On Tuesday, when Neal realized that Cabebe was taking him for a —nearly free — ride he began to lose the feeling of pleasure he felt working. He left the office while the blinding sun was still high and the season was moving toward Daylight Savings. Neal stumbled toward the station thinking about how his grandkids needed college money. Tomorrow, he would hit the pavement, seeking the American dream like the other millions of recently deceased workers. Over 20 million of the dead wandered the boulevards. The smug living were called them ‘suckers.’ You could see them, the worn out executives, in every city, shuffling and mumbling “Jobs. I neeeeeeed a job.”
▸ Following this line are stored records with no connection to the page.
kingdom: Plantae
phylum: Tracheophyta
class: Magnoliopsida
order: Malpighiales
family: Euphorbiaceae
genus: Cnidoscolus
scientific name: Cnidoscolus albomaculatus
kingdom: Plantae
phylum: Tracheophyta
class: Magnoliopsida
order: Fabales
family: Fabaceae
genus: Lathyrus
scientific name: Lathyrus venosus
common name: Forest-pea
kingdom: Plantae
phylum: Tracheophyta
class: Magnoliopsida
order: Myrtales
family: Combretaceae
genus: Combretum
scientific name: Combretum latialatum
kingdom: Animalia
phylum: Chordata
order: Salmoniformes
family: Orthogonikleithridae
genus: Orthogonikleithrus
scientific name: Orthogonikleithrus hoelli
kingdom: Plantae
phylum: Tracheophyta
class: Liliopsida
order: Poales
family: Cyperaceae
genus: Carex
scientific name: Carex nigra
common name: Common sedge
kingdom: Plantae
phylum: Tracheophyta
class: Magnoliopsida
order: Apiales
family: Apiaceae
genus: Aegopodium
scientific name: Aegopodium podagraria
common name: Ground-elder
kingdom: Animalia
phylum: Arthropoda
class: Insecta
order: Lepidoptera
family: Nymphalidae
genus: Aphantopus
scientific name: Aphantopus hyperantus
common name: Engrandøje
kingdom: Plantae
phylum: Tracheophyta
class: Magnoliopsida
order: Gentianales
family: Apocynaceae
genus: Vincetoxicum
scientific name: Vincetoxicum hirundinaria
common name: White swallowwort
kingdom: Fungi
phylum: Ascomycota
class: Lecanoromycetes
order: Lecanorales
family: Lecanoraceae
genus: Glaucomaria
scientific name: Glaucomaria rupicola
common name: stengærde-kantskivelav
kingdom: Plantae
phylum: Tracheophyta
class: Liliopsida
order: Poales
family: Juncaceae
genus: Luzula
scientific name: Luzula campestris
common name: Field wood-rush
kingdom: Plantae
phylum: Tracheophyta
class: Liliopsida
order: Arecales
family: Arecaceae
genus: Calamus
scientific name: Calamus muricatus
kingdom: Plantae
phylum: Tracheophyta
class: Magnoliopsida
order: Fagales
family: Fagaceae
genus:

My commuter train passed by Happy Hills Cemetery as it approached Neal’s old neighborhood. Graveyards are for slackers, he thought. A real man needs to work.
While waiting at the 5th Avenue crosswalk, he saw a hopeful sign. A literal sign — on a telephone pole, illuminated by the ghostly moonlight.
Highly Motivated Executive Services Wants You! YOU need $$$ and WE need BODIES to fill our Diamond Lane passenger jobs!
We’re also seeking Parking Space Holders — Downtown, Full Time. 24 hours shifts available.